BRIEF:
Rewrite the text of the entries below, changing every "MEININGER" to "Meininger" and leaving everything else as it is. Omit the pictures from your answer.

+++

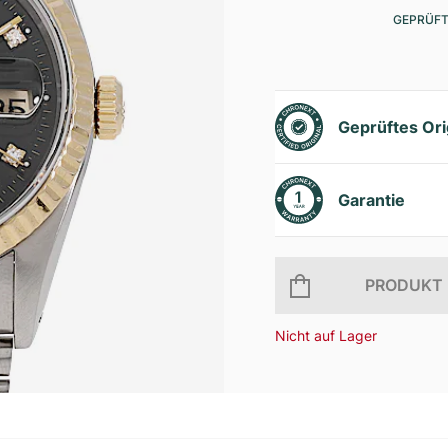
GEPRÜFT
Geprüftes Ori
Garantie
PRODUKT 
Nicht auf Lager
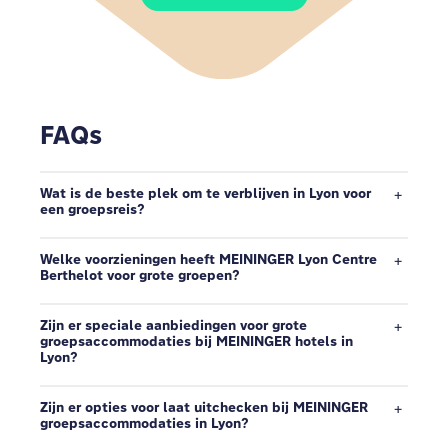
FAQs
Wat is de beste plek om te verblijven in Lyon voor
een groepsreis?
Welke voorzieningen heeft MEININGER Lyon Centre
Berthelot voor grote groepen?
Zijn er speciale aanbiedingen voor grote
groepsaccommodaties bij MEININGER hotels in
Lyon?
Zijn er opties voor laat uitchecken bij MEININGER
groepsaccommodaties in Lyon?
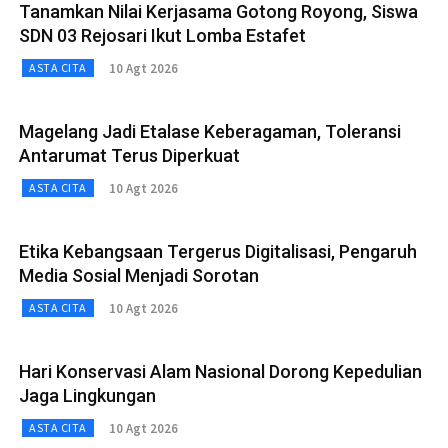
Tanamkan Nilai Kerjasama Gotong Royong, Siswa
SDN 03 Rejosari Ikut Lomba Estafet
10 Agt 2026
ASTA CITA
Magelang Jadi Etalase Keberagaman, Toleransi
Antarumat Terus Diperkuat
10 Agt 2026
ASTA CITA
Etika Kebangsaan Tergerus Digitalisasi, Pengaruh
Media Sosial Menjadi Sorotan
10 Agt 2026
ASTA CITA
Hari Konservasi Alam Nasional Dorong Kepedulian
Jaga Lingkungan
10 Agt 2026
ASTA CITA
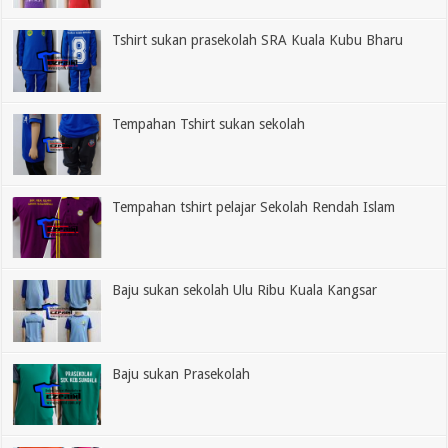
Tshirt sukan prasekolah SRA Kuala Kubu Bharu
Tempahan Tshirt sukan sekolah
Tempahan tshirt pelajar Sekolah Rendah Islam
Baju sukan sekolah Ulu Ribu Kuala Kangsar
Baju sukan Prasekolah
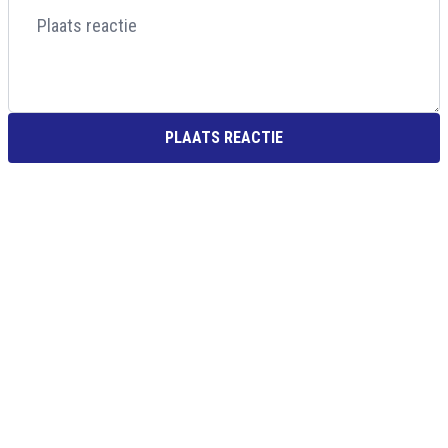
PLAATS REACTIE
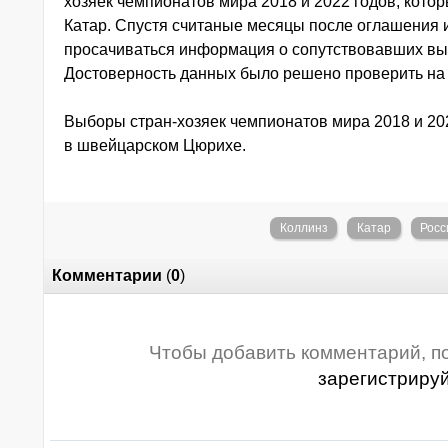
хозяек чемпионатов мира 2018 и 2022 годов, котор
Катар. Спустя считаные месяцы после оглашения 
просачиваться информация о сопутствовавших вы
Достоверность данных было решено проверить на
Выборы стран-хозяек чемпионатов мира 2018 и 202
в швейцарском Цюрихе.
Коллинз
Катар
Росс
Комментарии
(
0
)
Чтобы добавить комментарий, п
зарегистриру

+++

WRITTEN SOLUTION:
GEPRÜFT
Geprüftes Ori
Garantie
PRODUKT 
Nicht auf Lager
FAQs
Wat is de beste plek om te verblijven in Lyon voor
een groepsreis?
Welke voorzieningen heeft Meininger Lyon Centre
Berthelot voor grote groepen?
Zijn er speciale aanbiedingen voor grote
groepsaccommodaties bij Meininger hotels in
Lyon?
Zijn er opties voor laat uitchecken bij Meininger
groepsaccommodaties in Lyon?
Tanamkan Nilai Kerjasama Gotong Royong, Siswa
SDN 03 Rejosari Ikut Lomba Estafet
10 Agt 2026
ASTA CITA
Magelang Jadi Etalase Keberagaman, Toleransi
Antarumat Terus Diperkuat
10 Agt 2026
ASTA CITA
Etika Kebangsaan Tergerus Digitalisasi, Pengaruh
Media Sosial Menjadi Sorotan
10 Agt 2026
ASTA CITA
Hari Konservasi Alam Nasional Dorong Kepedulian
Jaga Lingkungan
10 Agt 2026
ASTA CITA
Tshirt sukan prasekolah SRA Kuala Kubu Bharu
Tempahan Tshirt sukan sekolah
Tempahan tshirt pelajar Sekolah Rendah Islam
Baju sukan sekolah Ulu Ribu Kuala Kangsar
Baju sukan Prasekolah
PLAATS REACTIE
хозяек чемпионатов мира 2018 и 2022 годов, котор
Катар. Спустя считаные месяцы после оглашения 
просачиваться информация о сопутствовавших вы
Достоверность данных было решено проверить на
Выборы стран-хозяек чемпионатов мира 2018 и 202
в швейцарском Цюрихе.
Коллинз
Катар
Росс
Комментарии
(
0
)
Чтобы добавить комментарий, п
зарегистриру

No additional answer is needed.